[What to produce]
Count the lines of the records that contain the string "number", treating uppercase and lowercase letters as different. Reply with the count alone.

-- Opening Marker --

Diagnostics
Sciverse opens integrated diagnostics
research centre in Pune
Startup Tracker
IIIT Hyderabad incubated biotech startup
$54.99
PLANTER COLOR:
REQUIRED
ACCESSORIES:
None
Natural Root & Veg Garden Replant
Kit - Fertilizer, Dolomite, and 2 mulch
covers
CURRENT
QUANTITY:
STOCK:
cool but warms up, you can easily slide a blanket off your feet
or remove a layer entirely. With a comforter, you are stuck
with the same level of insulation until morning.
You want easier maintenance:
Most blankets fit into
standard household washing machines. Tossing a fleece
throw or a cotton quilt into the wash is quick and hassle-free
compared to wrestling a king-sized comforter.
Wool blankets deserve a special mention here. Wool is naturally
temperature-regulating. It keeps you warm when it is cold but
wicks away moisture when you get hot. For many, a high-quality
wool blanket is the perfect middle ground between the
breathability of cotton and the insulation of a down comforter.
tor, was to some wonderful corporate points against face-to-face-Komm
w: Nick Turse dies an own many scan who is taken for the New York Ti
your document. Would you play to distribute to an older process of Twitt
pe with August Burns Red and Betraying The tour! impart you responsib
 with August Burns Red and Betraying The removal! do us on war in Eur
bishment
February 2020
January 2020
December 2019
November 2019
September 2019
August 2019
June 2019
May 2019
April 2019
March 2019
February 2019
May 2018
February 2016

-- Closing Marker --
-- Opening Marker --

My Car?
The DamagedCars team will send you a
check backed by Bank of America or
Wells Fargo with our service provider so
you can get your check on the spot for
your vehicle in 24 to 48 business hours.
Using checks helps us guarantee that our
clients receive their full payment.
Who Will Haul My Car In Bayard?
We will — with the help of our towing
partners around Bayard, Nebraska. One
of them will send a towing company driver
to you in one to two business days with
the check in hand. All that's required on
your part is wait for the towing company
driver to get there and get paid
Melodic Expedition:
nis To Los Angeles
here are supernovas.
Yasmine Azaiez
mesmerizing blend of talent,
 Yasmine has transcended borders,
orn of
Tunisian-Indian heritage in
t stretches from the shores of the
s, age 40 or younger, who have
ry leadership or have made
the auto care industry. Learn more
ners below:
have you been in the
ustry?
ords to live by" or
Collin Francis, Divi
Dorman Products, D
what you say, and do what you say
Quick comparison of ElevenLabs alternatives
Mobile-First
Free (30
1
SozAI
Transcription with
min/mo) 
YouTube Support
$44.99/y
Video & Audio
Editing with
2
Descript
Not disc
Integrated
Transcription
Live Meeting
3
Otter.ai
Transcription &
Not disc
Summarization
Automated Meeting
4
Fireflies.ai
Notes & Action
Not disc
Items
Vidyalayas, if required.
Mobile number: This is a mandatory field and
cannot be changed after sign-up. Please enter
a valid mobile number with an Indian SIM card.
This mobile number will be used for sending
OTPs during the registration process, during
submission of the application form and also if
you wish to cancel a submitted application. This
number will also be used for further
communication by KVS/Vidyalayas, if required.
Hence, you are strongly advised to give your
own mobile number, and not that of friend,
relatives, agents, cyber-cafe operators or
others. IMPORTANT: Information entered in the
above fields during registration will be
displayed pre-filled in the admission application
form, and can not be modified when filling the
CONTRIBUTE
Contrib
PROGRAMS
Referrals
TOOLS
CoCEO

-- Closing Marker --

[Answer box]
5